According to yourdictionary.com, continuity in film means “smooth and matching transitions from one shot or sequence to the next.” Continuity in TV and film is so important so that the audience does not get confused.
According to “The Bare Bones Camera Course for Film and Video,” located at https://www.amazon.com/dp/1621535266/ref=cm_sw_r_cp_ep_dp_cQuTAb86EQMY6, Tom Schroeppel advises in chapter 3 to break scenes into smaller shots rather than one long shot or the audience’s eyes will wander. It also helps emphasize what is important. A wide shot establishes location and everything that’s important in the scene. The medium shot is generally from the waist up. The close-up is like a headshot. The cutaway shot allows you to change the order and length of your sequence. Many times, camera people forget to shoot cutaway shots, but they are needed by editors to make the final cut more interesting. Anything can be a cutaway, but it has to be related to the main action. A cutaway shot can be a different part of the character’s body, something the character is talking about, an extreme wide shot, or an over the shoulder shot.

(Saved entries)
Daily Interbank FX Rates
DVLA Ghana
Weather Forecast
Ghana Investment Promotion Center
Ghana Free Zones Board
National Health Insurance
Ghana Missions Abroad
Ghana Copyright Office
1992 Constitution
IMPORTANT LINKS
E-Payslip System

Tasks
1/ Copy out every line of the saved entry rows word for word, from "Daily Interbank FX Rates" through "E-Payslip System".
2/ Pick up the text on film continuity and shot types after its final sentence and carry it further.

Exercise responses
1/
Daily Interbank FX Rates
DVLA Ghana
Weather Forecast
Ghana Investment Promotion Center
Ghana Free Zones Board
National Health Insurance
Ghana Missions Abroad
Ghana Copyright Office
1992 Constitution
IMPORTANT LINKS
E-Payslip System

2/
When shooting a basic sequence, every new shot should consist of a change in camera angle and image size for interest and ease in cutting. If you only change the image size and not the angle, you may see jump cuts. Cut on the action as the subject is moving to avoid abrupt changes. The movement should begin in one shot and end in the next. Basically, the final action of the first shot should be at the beginning of the next shot to overlap. Clean entrances and clean exits, when the subject is moving to a different place or moving something, also allows for freedom during editing. This can be shown by showing the scene for a few beats and then having the subject walk into the frame.
In chapter 4, Schroeppel suggests to not cross the invisible line that determines the direction things face when seen by the camera or things will look reversed. If you must break the rule, put a neutral shot in the middle or cut on action. Sometimes you may have to pivot subjects and the line in order to get a better background.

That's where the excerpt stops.